I remember a Thanksgiving, nearly 20 years ago. At the time I lived in a very low-income neighborhood. Most white people would call it a "bad" neighborhood. Back then, it was almost entirely black and Hispanic people living there. I loved that neighborhood. It was filled with families, good music, and delicious food. The neighbors were always friendly to me. Even the drug dealers were nice. They sold marijuana back then, nickel and dime bags ($5 or $10 sizes).
I remember there was a disabled man who hung out on the street around the corner from me. I'm not sure the name of his disease. I just know his legs were skinny and twisted, and he spent his days on crutches. He supported himself by selling those nickel and dime bags.
He was always friendly and kind. He worked 12 hours a day, seven days a week, rarely taking time off. That Thanksgiving morning, as I walked my dog around the block, I saw him out early. It occurred to me that he was busy: The neighborhood was stopping by to pick up some marijuana before their family Thanksgiving meals. Back then, the marijuana was mild and outdoor-grown, filled with seeds. Free of judgment, it made me laugh, and amused to see how busy he was.
But then the reality of what was going on hit me like the weight of war. When people would leave his spot and turn the corner to walk around the block, the police were there to scoop them up off the street and put them in a police van. I watched as they did this over and over again. Horrified, I didn't know what to do. The van quickly filled with men between the ages of 20 and 40, busted with enough weed to roll maybe a joint or two. Nothing more. They were being taken to jail, and I knew they wouldn't be out until the following Monday, when they could see a judge.
This scenario infuriated me. The number of neighborhood families destroyed — on Thanksgiving. All those young men who stepped out just for a few minutes, with mothers and wives and children and grandmothers and aunts waiting for them at home to eat. And they'd never show up.
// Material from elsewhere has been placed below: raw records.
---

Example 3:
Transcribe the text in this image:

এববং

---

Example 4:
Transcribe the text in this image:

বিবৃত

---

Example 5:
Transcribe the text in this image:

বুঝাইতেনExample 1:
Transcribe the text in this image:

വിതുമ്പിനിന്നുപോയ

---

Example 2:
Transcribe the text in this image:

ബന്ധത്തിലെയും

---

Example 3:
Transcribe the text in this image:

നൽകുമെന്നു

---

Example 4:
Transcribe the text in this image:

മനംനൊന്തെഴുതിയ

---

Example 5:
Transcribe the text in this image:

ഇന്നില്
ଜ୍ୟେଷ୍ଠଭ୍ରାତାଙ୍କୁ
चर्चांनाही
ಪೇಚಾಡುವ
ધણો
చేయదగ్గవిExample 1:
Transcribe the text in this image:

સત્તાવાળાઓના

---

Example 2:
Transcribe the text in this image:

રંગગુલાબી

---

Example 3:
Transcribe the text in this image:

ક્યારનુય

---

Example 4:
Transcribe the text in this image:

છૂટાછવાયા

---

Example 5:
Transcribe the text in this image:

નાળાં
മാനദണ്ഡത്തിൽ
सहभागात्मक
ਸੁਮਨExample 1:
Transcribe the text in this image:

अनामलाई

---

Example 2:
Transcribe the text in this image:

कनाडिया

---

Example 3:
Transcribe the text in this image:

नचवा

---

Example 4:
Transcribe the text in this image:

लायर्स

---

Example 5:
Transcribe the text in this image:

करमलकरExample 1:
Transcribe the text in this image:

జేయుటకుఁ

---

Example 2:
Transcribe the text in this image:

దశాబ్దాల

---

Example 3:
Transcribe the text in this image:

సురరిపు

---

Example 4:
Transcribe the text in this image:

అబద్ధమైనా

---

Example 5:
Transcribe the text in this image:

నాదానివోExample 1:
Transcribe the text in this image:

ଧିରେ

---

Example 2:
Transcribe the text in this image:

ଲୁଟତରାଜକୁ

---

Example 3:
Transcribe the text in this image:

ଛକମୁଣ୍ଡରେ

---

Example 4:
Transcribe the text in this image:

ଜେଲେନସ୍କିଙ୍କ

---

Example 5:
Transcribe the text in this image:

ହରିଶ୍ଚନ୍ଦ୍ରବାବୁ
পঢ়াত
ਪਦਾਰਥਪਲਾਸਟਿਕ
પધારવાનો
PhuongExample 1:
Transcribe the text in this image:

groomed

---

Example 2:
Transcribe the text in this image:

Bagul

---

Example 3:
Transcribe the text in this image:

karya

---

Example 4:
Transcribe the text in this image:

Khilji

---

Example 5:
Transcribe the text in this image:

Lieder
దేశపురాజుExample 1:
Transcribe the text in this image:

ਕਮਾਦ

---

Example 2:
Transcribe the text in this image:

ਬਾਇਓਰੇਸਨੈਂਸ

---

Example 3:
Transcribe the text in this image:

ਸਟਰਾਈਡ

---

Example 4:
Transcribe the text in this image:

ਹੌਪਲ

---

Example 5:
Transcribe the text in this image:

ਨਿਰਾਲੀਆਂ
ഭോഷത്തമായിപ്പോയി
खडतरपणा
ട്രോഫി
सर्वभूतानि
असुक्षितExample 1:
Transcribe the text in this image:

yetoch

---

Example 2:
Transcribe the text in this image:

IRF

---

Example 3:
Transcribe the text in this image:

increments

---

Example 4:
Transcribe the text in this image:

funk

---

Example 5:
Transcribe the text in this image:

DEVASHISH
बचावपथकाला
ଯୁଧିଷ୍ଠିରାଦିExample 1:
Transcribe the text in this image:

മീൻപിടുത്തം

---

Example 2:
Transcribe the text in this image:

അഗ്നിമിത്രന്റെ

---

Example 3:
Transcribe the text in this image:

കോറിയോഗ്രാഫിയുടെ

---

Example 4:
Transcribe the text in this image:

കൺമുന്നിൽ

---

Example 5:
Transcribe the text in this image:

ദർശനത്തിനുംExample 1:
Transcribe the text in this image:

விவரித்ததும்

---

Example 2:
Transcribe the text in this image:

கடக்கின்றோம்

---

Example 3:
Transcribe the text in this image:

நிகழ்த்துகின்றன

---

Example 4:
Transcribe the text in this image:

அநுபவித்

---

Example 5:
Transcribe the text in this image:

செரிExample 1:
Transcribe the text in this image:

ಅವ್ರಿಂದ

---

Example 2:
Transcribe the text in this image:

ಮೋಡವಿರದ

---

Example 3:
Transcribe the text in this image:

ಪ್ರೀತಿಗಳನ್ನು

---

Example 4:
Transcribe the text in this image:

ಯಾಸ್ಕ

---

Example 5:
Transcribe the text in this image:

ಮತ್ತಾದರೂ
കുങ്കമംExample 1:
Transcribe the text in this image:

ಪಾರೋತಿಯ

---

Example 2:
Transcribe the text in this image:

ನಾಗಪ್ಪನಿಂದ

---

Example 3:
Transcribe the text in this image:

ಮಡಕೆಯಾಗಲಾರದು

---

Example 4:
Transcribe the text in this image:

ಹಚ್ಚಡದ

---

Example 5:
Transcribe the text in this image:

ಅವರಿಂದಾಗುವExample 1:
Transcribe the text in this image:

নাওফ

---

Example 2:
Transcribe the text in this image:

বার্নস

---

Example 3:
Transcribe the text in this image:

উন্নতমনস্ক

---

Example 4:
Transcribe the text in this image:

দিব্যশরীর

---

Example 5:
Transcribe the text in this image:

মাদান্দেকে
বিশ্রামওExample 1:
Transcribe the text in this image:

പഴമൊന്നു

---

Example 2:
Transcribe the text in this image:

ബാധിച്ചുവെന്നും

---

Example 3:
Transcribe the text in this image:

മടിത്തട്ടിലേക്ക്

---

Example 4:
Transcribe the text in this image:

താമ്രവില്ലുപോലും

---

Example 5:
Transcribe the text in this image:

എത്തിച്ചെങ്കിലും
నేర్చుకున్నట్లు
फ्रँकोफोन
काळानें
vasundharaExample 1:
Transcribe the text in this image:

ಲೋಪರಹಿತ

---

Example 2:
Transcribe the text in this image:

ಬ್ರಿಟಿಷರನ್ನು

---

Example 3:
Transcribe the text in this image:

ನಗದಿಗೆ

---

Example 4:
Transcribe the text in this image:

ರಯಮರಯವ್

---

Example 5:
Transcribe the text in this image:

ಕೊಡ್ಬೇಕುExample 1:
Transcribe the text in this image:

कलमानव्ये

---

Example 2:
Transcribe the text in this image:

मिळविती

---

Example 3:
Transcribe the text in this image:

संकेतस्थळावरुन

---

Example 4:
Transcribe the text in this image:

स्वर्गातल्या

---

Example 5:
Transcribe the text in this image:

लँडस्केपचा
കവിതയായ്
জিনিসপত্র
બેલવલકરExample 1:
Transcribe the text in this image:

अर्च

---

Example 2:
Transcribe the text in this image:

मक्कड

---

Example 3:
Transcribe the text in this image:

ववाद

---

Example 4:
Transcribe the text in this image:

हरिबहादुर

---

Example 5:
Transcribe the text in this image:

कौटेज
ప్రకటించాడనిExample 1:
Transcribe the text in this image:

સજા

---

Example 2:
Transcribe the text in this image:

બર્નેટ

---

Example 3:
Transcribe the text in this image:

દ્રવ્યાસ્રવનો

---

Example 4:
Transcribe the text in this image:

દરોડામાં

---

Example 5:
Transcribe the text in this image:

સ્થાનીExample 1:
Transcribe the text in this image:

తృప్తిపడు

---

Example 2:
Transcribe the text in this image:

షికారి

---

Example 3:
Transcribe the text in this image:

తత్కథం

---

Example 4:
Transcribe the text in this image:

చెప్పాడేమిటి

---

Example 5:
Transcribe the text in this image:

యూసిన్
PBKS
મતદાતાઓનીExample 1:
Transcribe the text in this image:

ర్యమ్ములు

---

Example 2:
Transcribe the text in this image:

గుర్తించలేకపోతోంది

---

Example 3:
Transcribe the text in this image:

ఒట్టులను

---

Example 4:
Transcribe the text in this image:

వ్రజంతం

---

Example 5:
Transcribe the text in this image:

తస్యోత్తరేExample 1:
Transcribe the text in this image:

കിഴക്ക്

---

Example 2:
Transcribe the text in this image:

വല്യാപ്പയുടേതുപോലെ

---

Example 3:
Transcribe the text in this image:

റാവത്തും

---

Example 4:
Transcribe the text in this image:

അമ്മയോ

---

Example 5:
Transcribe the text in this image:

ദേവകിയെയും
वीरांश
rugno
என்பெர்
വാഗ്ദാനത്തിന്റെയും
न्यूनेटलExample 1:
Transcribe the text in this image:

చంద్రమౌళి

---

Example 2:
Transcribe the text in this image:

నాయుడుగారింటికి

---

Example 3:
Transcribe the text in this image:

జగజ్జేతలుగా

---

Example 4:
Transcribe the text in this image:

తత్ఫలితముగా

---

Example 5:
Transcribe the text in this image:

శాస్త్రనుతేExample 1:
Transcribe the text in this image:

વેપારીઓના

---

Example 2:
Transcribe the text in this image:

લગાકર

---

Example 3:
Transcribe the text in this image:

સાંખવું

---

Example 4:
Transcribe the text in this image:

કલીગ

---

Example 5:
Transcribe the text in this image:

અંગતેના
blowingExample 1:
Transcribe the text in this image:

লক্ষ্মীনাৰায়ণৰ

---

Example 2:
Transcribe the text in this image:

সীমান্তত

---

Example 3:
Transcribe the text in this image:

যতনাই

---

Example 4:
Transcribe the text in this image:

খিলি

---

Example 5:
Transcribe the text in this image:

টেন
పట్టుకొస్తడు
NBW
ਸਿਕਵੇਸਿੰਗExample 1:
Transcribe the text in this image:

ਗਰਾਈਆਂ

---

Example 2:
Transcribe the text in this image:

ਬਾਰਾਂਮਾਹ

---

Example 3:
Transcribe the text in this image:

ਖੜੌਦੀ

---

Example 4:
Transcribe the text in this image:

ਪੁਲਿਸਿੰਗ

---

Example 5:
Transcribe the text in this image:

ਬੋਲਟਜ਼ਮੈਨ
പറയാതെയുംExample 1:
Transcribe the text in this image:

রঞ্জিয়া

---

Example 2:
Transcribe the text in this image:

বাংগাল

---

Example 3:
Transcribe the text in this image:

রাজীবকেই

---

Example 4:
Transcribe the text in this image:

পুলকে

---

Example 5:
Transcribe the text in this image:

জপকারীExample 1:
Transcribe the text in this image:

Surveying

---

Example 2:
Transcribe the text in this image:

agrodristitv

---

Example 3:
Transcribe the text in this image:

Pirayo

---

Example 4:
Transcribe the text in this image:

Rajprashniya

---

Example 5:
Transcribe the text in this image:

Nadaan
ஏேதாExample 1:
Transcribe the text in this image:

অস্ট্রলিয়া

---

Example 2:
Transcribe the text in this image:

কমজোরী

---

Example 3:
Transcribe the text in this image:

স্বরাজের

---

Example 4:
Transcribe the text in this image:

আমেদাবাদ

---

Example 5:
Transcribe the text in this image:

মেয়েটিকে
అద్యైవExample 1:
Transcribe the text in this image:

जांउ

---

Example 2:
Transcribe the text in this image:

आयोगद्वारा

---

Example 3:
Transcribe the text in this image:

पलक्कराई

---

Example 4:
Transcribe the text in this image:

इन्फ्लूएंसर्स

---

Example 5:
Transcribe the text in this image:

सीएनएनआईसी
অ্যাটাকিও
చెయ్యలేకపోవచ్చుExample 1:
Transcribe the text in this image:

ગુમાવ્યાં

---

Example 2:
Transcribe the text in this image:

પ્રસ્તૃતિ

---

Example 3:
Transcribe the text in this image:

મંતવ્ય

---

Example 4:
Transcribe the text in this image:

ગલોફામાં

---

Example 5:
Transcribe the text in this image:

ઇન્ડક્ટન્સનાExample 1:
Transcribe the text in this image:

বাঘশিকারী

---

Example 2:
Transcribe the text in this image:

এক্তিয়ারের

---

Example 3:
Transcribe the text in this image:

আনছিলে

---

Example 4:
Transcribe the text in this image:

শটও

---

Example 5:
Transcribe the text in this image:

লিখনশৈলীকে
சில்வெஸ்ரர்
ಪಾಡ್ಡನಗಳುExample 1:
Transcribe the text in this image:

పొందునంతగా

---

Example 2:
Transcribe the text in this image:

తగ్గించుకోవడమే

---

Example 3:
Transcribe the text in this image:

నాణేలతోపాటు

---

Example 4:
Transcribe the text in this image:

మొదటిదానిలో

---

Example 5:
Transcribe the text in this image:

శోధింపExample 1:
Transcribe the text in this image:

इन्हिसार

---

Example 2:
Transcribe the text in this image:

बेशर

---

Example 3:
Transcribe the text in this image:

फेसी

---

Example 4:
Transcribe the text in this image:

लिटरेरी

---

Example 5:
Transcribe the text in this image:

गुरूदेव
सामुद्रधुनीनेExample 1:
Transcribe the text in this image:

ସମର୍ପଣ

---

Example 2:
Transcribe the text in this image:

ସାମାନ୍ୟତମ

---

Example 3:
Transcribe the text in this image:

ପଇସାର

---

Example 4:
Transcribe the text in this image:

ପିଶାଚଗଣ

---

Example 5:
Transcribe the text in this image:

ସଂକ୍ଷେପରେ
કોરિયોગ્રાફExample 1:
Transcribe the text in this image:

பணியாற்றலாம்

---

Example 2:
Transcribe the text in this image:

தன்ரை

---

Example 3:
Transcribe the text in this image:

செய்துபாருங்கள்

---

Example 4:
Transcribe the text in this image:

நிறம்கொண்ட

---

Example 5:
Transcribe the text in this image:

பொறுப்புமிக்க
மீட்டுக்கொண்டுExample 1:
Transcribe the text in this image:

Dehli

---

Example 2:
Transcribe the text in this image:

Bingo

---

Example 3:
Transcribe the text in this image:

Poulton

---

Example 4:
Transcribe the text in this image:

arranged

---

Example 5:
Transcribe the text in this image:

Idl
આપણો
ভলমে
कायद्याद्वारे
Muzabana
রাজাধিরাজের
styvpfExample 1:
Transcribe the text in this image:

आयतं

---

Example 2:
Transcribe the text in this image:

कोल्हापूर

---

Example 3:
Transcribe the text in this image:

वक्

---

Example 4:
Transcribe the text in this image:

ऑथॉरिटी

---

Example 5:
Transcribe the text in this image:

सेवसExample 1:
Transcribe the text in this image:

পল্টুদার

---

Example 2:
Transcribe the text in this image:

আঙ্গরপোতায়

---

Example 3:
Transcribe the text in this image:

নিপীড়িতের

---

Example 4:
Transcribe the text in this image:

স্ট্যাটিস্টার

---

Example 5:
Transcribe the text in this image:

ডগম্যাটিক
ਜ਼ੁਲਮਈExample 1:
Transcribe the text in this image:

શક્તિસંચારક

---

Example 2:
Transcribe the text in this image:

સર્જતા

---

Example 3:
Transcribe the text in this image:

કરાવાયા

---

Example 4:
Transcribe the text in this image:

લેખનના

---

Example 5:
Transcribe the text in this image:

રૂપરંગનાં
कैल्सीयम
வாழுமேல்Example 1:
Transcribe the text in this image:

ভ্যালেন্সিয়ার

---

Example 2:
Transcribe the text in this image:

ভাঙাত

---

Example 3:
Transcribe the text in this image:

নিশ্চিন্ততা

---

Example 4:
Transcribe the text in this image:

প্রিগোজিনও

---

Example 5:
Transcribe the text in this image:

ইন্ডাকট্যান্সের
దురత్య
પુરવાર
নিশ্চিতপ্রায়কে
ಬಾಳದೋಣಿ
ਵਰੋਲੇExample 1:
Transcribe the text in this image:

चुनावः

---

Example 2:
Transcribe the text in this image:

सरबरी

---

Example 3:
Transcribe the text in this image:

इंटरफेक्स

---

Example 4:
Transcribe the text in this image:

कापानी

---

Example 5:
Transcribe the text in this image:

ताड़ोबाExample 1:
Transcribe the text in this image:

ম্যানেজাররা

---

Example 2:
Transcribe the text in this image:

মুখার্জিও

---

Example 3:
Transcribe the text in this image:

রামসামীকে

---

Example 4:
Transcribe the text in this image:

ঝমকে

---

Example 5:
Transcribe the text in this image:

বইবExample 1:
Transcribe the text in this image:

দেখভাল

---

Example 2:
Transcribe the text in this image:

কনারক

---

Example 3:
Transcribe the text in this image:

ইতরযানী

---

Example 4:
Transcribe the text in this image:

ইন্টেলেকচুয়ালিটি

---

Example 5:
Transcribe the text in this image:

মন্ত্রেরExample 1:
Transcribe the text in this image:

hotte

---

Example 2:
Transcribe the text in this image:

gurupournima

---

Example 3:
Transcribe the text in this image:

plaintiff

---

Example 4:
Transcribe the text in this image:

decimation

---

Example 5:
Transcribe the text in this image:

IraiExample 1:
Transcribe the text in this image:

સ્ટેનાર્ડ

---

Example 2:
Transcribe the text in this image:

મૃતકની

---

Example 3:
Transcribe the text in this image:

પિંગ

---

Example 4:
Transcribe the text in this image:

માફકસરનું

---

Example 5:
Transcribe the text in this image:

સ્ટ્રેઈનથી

The worry the families must've felt, the fear, the concern, the not knowing, the waiting to hear word.
The overtime taxpayer dollars were paying the police to do all this on a holiday.
Can you imagine? Going through something like that on Thanksgiving morning for a little bit of weed?
Perhaps you have.
I'll never forget that Thanksgiving. Every Thanksgiving now, how many families are without their son, their daughter, someone they love, because of an unjust war over a weed?
When Thanksgiving was first declared a national holiday, the nation was in the midst of the Civil War. Still, though the country was hurting, there was much to be thankful for, as there is today. But the Civil War ended in less than five years, with approximately 750,000 casualties. There were nearly 700,000 marijuana arrests in 2013 alone, and our war on marijuana has been going on for decades. Is the pot war even a conflict we as a nation really want to carry on?
How many more Thanksgivings need to pass before we're done incarcerating people over a plant?